_WHAT IS REQUIRED_
A single number is required: the count of lines in the following entries that include the word "nach".
============
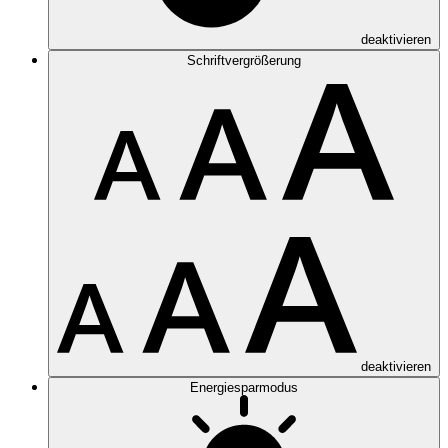
deaktivieren
Schriftvergrößerung
deaktivieren
Energiesparmodus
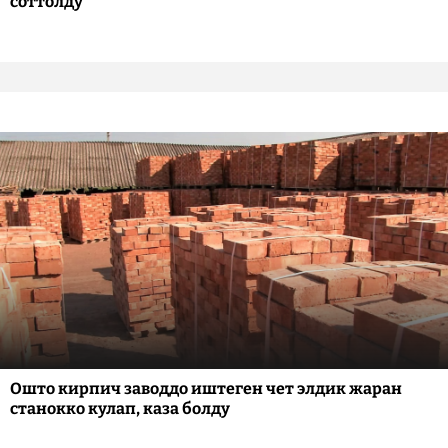
соттолду
Ошто кирпич заводдо иштеген чет элдик жаран
станокко кулап, каза болду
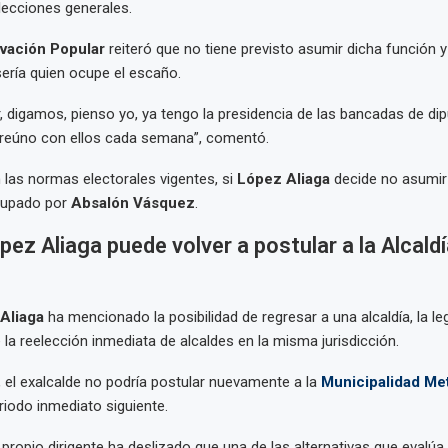
lecciones generales.
vación Popular
reiteró que no tiene previsto asumir dicha función 
sería quien ocupe el escaño.
digamos, pienso yo, ya tengo la presidencia de las bancadas de di
reúno con ellos cada semana”, comentó.
las normas electorales vigentes, si
López Aliaga
decide no asumir 
cupado por
Absalón Vásquez
.
pez Aliaga puede volver a postular a la Alcaldí
Aliaga
ha mencionado la posibilidad de regresar a una alcaldía, la le
 la reelección inmediata de alcaldes en la misma jurisdicción.
 el exalcalde no podría postular nuevamente a la
Municipalidad Met
riodo inmediato siguiente.
propio dirigente ha deslizado que una de las alternativas que evalúa 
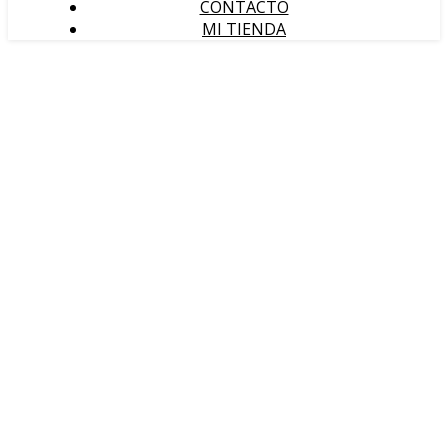
CONTACTO
MI TIENDA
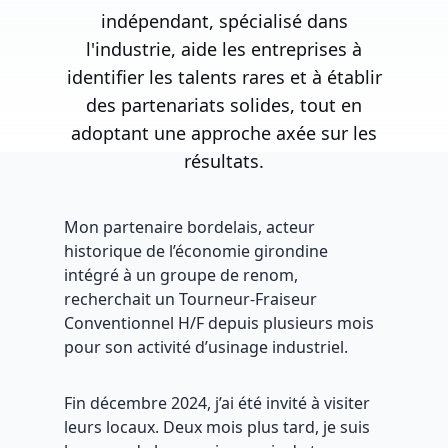
indépendant, spécialisé dans
l'industrie, aide les entreprises à
identifier les talents rares et à établir
des partenariats solides, tout en
adoptant une approche axée sur les
résultats.
Mon partenaire bordelais, acteur
historique de l’économie girondine
intégré à un groupe de renom,
recherchait un Tourneur-Fraiseur
Conventionnel H/F depuis plusieurs mois
pour son activité d’usinage industriel.
Fin décembre 2024, j’ai été invité à visiter
leurs locaux. Deux mois plus tard, je suis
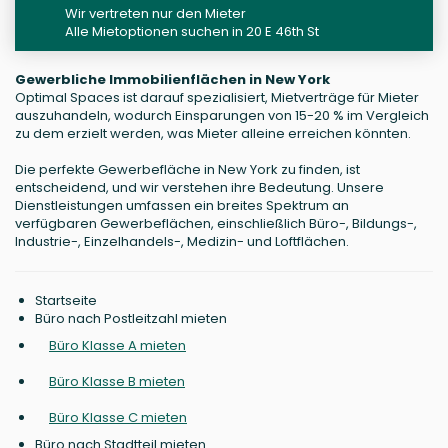
Wir vertreten nur den Mieter
Alle Mietoptionen suchen in 20 E 46th St
Gewerbliche Immobilienflächen in New York
Optimal Spaces ist darauf spezialisiert, Mietverträge für Mieter
auszuhandeln, wodurch Einsparungen von 15-20 % im Vergleich
zu dem erzielt werden, was Mieter alleine erreichen könnten.
Die perfekte Gewerbefläche in New York zu finden, ist
entscheidend, und wir verstehen ihre Bedeutung. Unsere
Dienstleistungen umfassen ein breites Spektrum an
verfügbaren Gewerbeflächen, einschließlich Büro-, Bildungs-,
Industrie-, Einzelhandels-, Medizin- und Loftflächen.
Startseite
Büro nach Postleitzahl mieten
Büro Klasse A mieten
Büro Klasse B mieten
Büro Klasse C mieten
Büro nach Stadtteil mieten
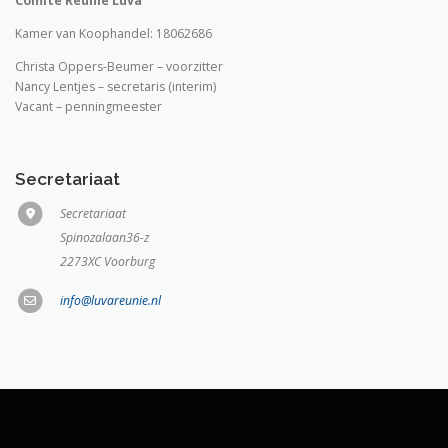
Comité Reünie Luva
Kamer van Koophandel: 18062686
Christa Oppers-Beumer – voorzitter
Nancy Lentjes – secretaris (interim)
Vacant – penningmeester
Secretariaat
Secretariaat
Spinozalaan36-z
2273XC Voorburg
info@luvareunie.nl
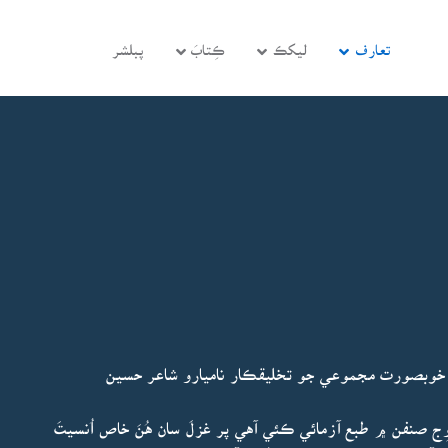
تعارف
ليکڪ
ڪِتابَ
پبلشر
 خوبصورت مجموعي جو تخليقڪار ناميارو شاعر حسين
َوِج صنفن ۾ طبع آزمائي ڪئي آهي پر غزلَ سان هُنَ خاص اُنسيتَ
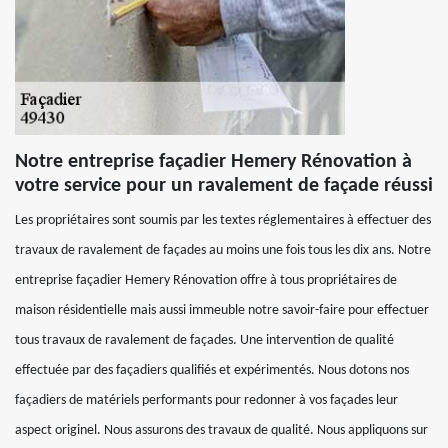
Notre entreprise façadier Hemery Rénovation à
votre service pour un ravalement de façade réussi
Les propriétaires sont soumis par les textes réglementaires à effectuer des
travaux de ravalement de façades au moins une fois tous les dix ans. Notre
entreprise façadier Hemery Rénovation offre à tous propriétaires de
maison résidentielle mais aussi immeuble notre savoir-faire pour effectuer
tous travaux de ravalement de façades. Une intervention de qualité
effectuée par des façadiers qualifiés et expérimentés. Nous dotons nos
façadiers de matériels performants pour redonner à vos façades leur
aspect originel. Nous assurons des travaux de qualité. Nous appliquons sur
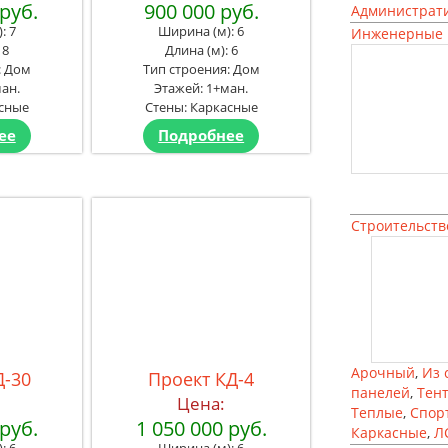
 руб.
900 000 руб.
Администрат
: 7
Ширина (м): 6
Инженерные 
 8
Длина (м): 6
: Дом
Тип строения: Дом
ан.
Этажей: 1+ман.
асные
Стены: Каркасные
ее
Подробнее
Строительств
Арочный
,
Из 
Д-30
Проект КД-4
панелей
,
Тен
Цена:
Теплые
,
Спор
 руб.
1 050 000 руб.
Каркасные
,
Л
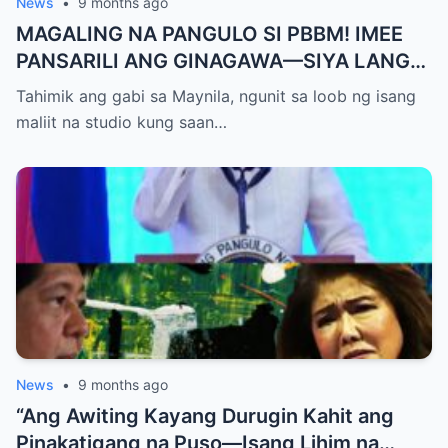
News
•
9 months ago
MAGALING NA PANGULO SI PBBM! IMEE
PANSARILI ANG GINAGAWA—SIYA LANG
ANG MAKIKINABANG! — SAL PANELO
Tahimik ang gabi sa Maynila, ngunit sa loob ng isang
maliit na studio kung saan…
News
•
9 months ago
“Ang Awiting Kayang Durugin Kahit ang
Pinakatigang na Puso—Isang Lihim na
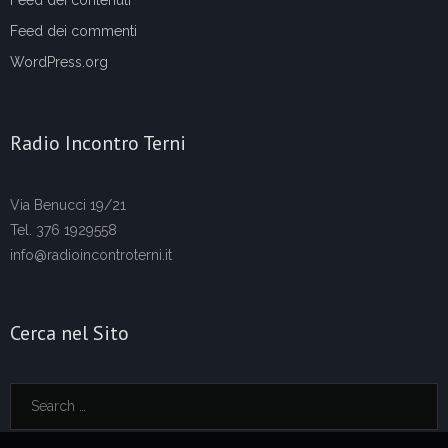
Feed dei commenti
WordPress.org
Radio Incontro Terni
Via Benucci 19/21
Tel. 376 1929558
info@radioincontroterni.it
Cerca nel Sito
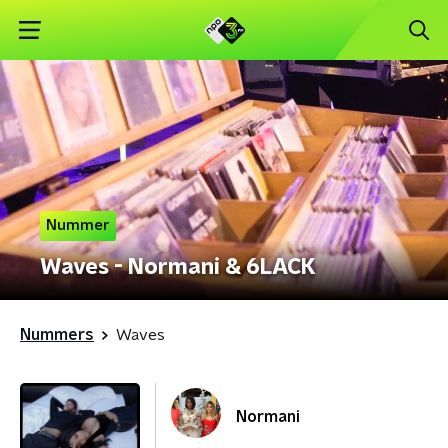
Nummer
Waves - Normani & 6LACK
Nummers
Waves
Normani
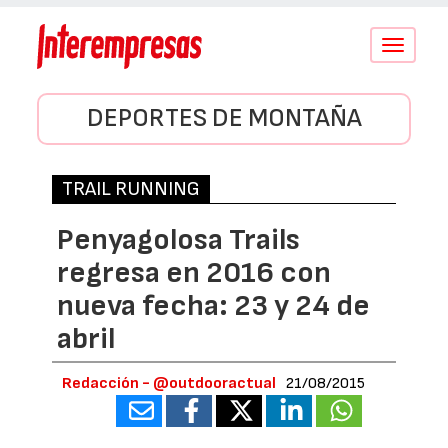
Conmutar
navegació
DEPORTES DE MONTAÑA
TRAIL RUNNING
Penyagolosa Trails
regresa en 2016 con
nueva fecha: 23 y 24 de
abril
Redacción - @outdooractual
21/08/2015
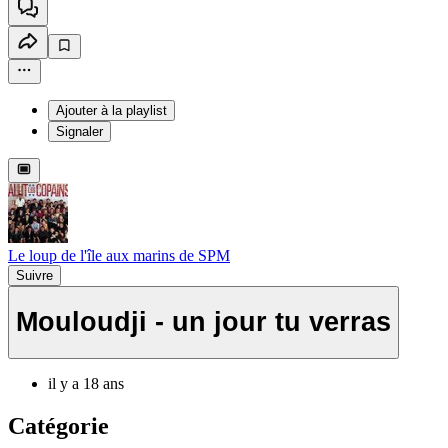
Ajouter à la playlist
Signaler
Le loup de l'île aux marins de SPM
Suivre
Mouloudji - un jour tu verras
il y a 18 ans
Catégorie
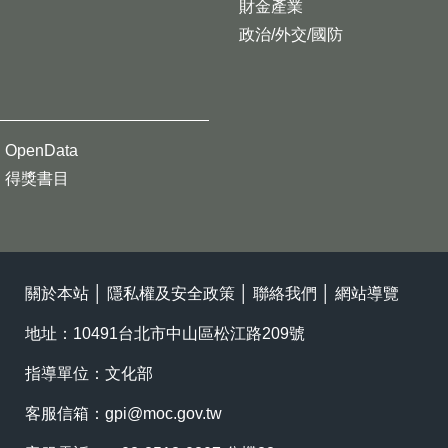
財金產業
政治/外交/國防
OpenData
得獎書目
關於本站
│
隱私權及安全政策
│
聯絡我們
│
網站導覽
地址：10491台北市中山區松江路209號
指導單位：文化部
客服信箱：
gpi@moc.gov.tw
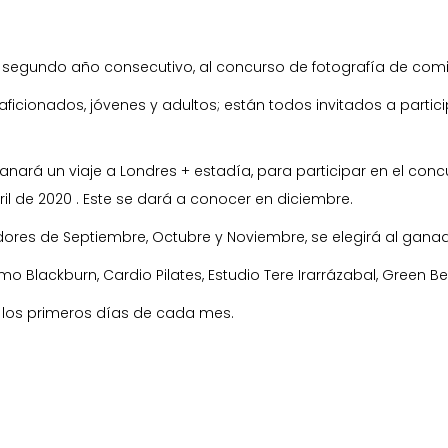
 segundo año consecutivo, al concurso de fotografía de comid
aficionados, jóvenes y adultos; están todos invitados a partici
anará un viaje a Londres + estadía, para participar en el con
ril de 2020 . Este se dará a conocer en diciembre.
ores de Septiembre, Octubre y Noviembre, se elegirá al ganado
Blackburn, Cardio Pilates, Estudio Tere Irarrázabal, Green Bea
 los primeros días de cada mes.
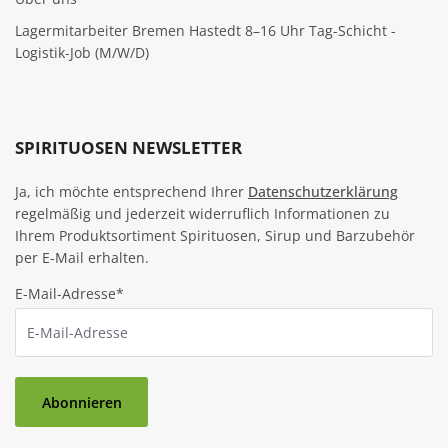
Lagermitarbeiter Bremen Hastedt 8–16 Uhr Tag-Schicht -
Logistik-Job (M/W/D)
SPIRITUOSEN NEWSLETTER
Ja, ich möchte entsprechend Ihrer
Datenschutzerklärung
regelmäßig und jederzeit widerruflich Informationen zu
Ihrem Produktsortiment Spirituosen, Sirup und Barzubehör
per E-Mail erhalten.
E-Mail-Adresse*
Abonnieren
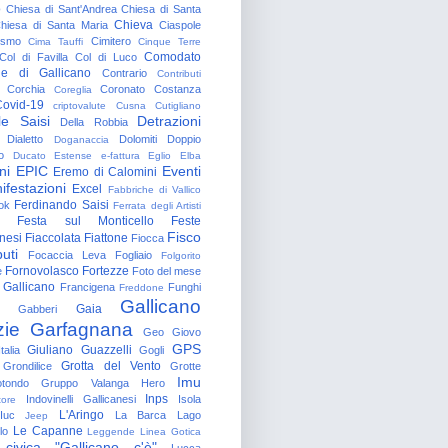
o
Chiesa di Sant'Andrea
Chiesa di Santa
Chieva
hiesa di Santa Maria
Ciaspole
rismo
Cimitero
Cima Tauffi
Cinque Terre
Comodato
Col di Favilla
Col di Luco
e di Gallicano
Contrario
Contributi
Corchia
Coronato
Costanza
Coreglia
ovid-19
criptovalute
Cusna
Cutigliano
le Saisi
Detrazioni
Della Robbia
Dialetto
Dolomiti
Doppio
Doganaccia
o
Ducato Estense
e-fattura
Eglio
Elba
ni
EPIC
Eventi
Eremo di Calomini
ifestazioni
Excel
Fabbriche di Vallico
Ferdinando Saisi
ok
Ferrata degli Artisti
Festa sul Monticello
Feste
Fisco
nesi
Fiaccolata
Fiattone
Fiocca
uti
Focaccia Leva
Fogliaio
Folgorito
Fornovolasco
Fortezze
e
Foto del mese
 Gallicano
Francigena
Funghi
Freddone
Gallicano
Gaia
Gabberi
zie
Garfagnana
Geo
Giovo
GPS
Giuliano Guazzelli
talia
Gogli
Grotta del Vento
Grondilice
Grotte
Imu
otondo
Gruppo Valanga
Hero
Inps
Indovinelli Gallicanesi
Isola
tore
L'Aringo
Iuc
La Barca
Lago
Jeep
Le Capanne
lo
Leggende
Linea Gotica
 civica "Gallicano c'è"
Lucca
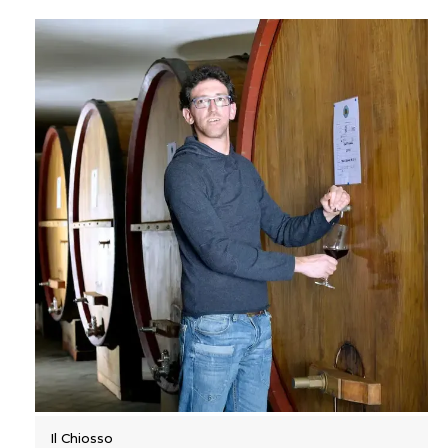
Il Chiosso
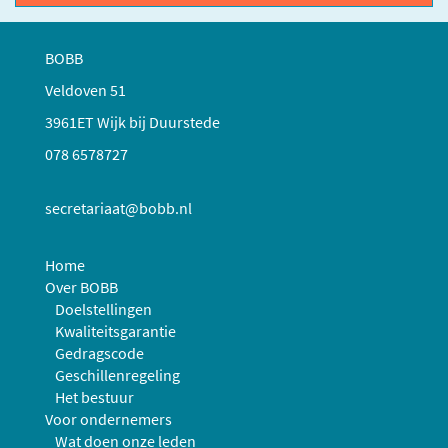
BOBB
Veldoven 51
3961ET Wijk bij Duurstede
078 6578727
secretariaat@bobb.nl
Home
Over BOBB
Doelstellingen
Kwaliteitsgarantie
Gedragscode
Geschillenregeling
Het bestuur
Voor ondernemers
Wat doen onze leden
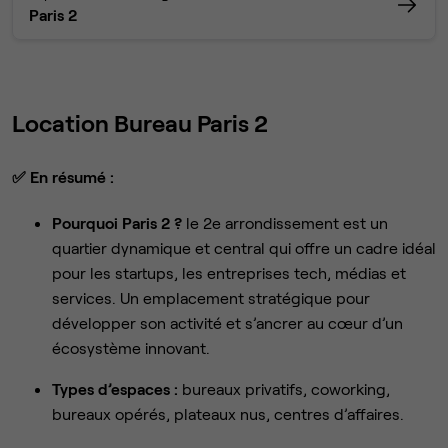
Paris 2
Location Bureau Paris 2
✅
En résumé :
Pourquoi Paris 2 ?
le 2e arrondissement est un
quartier dynamique et central qui offre un cadre idéal
pour les startups, les entreprises tech, médias et
services. Un emplacement stratégique pour
développer son activité et s’ancrer au cœur d’un
écosystème innovant.
Types d’espaces :
bureaux privatifs, coworking,
bureaux opérés, plateaux nus, centres d’affaires.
============
_WRITTEN SOLUTION_
2